The present invention has been described in detail above. In the present invention, since the wall 29 is provided on the thinning material 28 made of ceramic 7 ohm, the strength of the collecting material 28 itself is increased, and the combustion of the exhaust collecting material is prevented. This has the effect that combustion is not spread to the surroundings, and the combustion propagates quickly in the axial direction, shortening the exothermic time. Furthermore, in a case where such a wall 29 is not provided, the exhaust gas does not flow straight through the collection material 28, and there is a risk of causing a biased flow. Even though the electricity and gas are affected by the unbalanced current,
In the present invention, since the wall 29t as described above is provided, uneven flow of exhaust gas is prevented, and there is no possibility that a non-combustible portion will occur.

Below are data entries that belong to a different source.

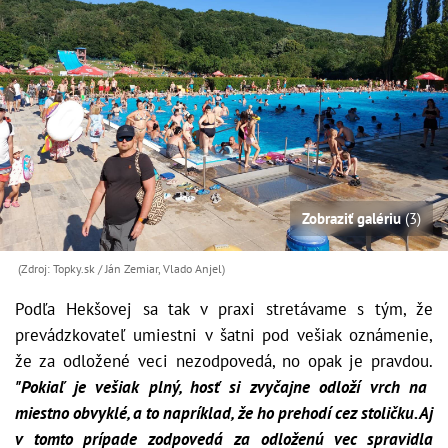
Zobraziť galériu
(3)
(Zdroj: Topky.sk / Ján Zemiar, Vlado Anjel)
Podľa Hekšovej sa tak v praxi stretávame s tým, že
prevádzkovateľ umiestni v šatni pod vešiak oznámenie,
že za odložené veci nezodpovedá, no opak je pravdou.
"Pokiaľ je vešiak plný, hosť si zvyčajne odloží vrch na
miestno obvyklé, a to napríklad, že ho prehodí cez stoličku. Aj
v tomto prípade zodpovedá za odloženú vec spravidla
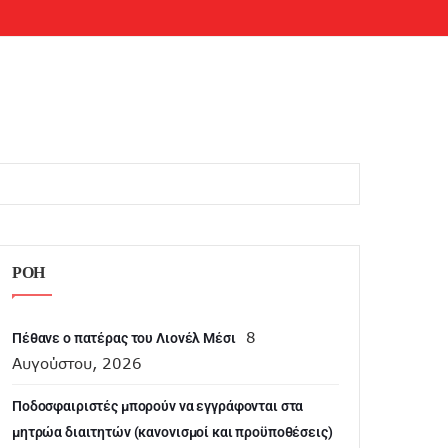
ΡΟΗ
8
Πέθανε ο πατέρας του Λιονέλ Μέσι
Αυγούστου, 2026
Ποδοσφαιριστές μπορούν να εγγράφονται στα
μητρώα διαιτητών (κανονισμοί και προϋποθέσεις)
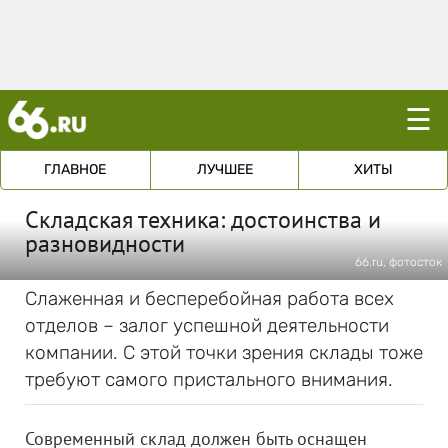
☰
ГЛАВНОЕ
ЛУЧШЕЕ
ХИТЫ
Складская техника: достоинства и
разновидности
66.ru, фотосток
Слаженная и бесперебойная работа всех
отделов – залог успешной деятельности
компании. С этой точки зрения склады тоже
требуют самого пристального внимания.
Современный склад должен быть оснащен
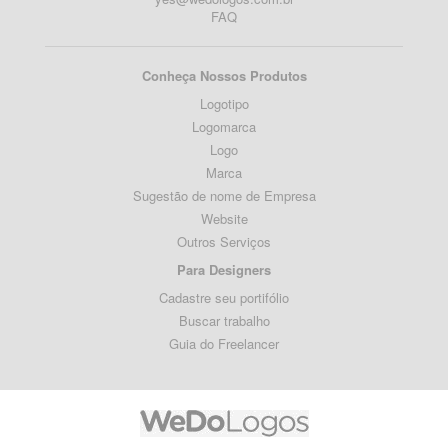
FAQ
Conheça Nossos Produtos
Logotipo
Logomarca
Logo
Marca
Sugestão de nome de Empresa
Website
Outros Serviços
Para Designers
Cadastre seu portifólio
Buscar trabalho
Guia do Freelancer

[Brief explanation of the drawing]

Figure 1 is a schematic diagram of the diesel engine for FJA'i, Figure 2 (a) is a sectional view of the trapper container, Figure 2 (
b) is an enlarged view of a part of Fig. 2(a), #! 2
Diagram (C) is a diagram showing the arrangement of electric heater elements, 1g3I8
! ! J is a flow diagram showing the operation of regenerating the trapper vessel, FIG. 4 is a diagram corresponding to FIG. 1 showing another embodiment of the present invention,
FIG. 5 is a diagram showing an arrangement of ceramic-coated electric heater elements. 14...Diesel engine book Lx6...JilF
m manifold, 23... Fruit thinning material (trapper) '4g device, 26.30... Electric heater element, 28... Fruit thinning material (trap material), 29... li, 5G... microcomputer ( OPU). Figure 4 Rate Figure 5 Procedural Amendment (Voluntary) September 2, 1980 Director General of the Japan Patent Office Shima 1) Key Points 1. Indication of the incident 1988 Patent Application No. 105111 2. Name of the invention Diesel engine exhaust particulates Purification device 3, relationship with the case of the person making the amendment Patent applicant name (320)) Yota Automobile Industry Corporation 4,
Agent (3 other people) 5. Column of "Scope of Patent W!f#II Requested" in the 4th original subject specification Contents of the amendment as shown in the attached sheet 7 Attached *@ List of Amended Patent Claims'm From 1m L In a diesel engine having an exhaust particulate scavenger (28) in the exhaust gas path, the scavenger is composed of a ceramic 7 ohm having a ternary mesh structure, and the exhaust gas flow path of the ceramic foam is Wall that divides into multiple parts (2
9) kpeke, above the ceramic 7 ohm [41mK
A diesel engine exhaust particulate purification i rat characterized in that electric heater elements (26, 30) of Enoki i are arranged in a distributed manner so that each corresponds to each flow path.

Claims (1)

[Claims] L. In a diesel engine having an exhaust particulate collecting material (28) in the exhaust gas path, the collecting material is made of a 7 ohm ceramic having a ternary mesh structure, and the exhaust gas flow of the 7 ohm ceramic is A wall that divides the road into multiple parts (2
9), a wall (29) is provided that divides the exhaust gas flow path of the ceramic foam into a plurality of parts, and a plurality of electric heater elements (26, ao) are provided on the upstream end surface of the ceramic foam.
An exhaust particulate purification device for a diesel engine, characterized in that these are arranged in a distributed manner so as to correspond to each flow path.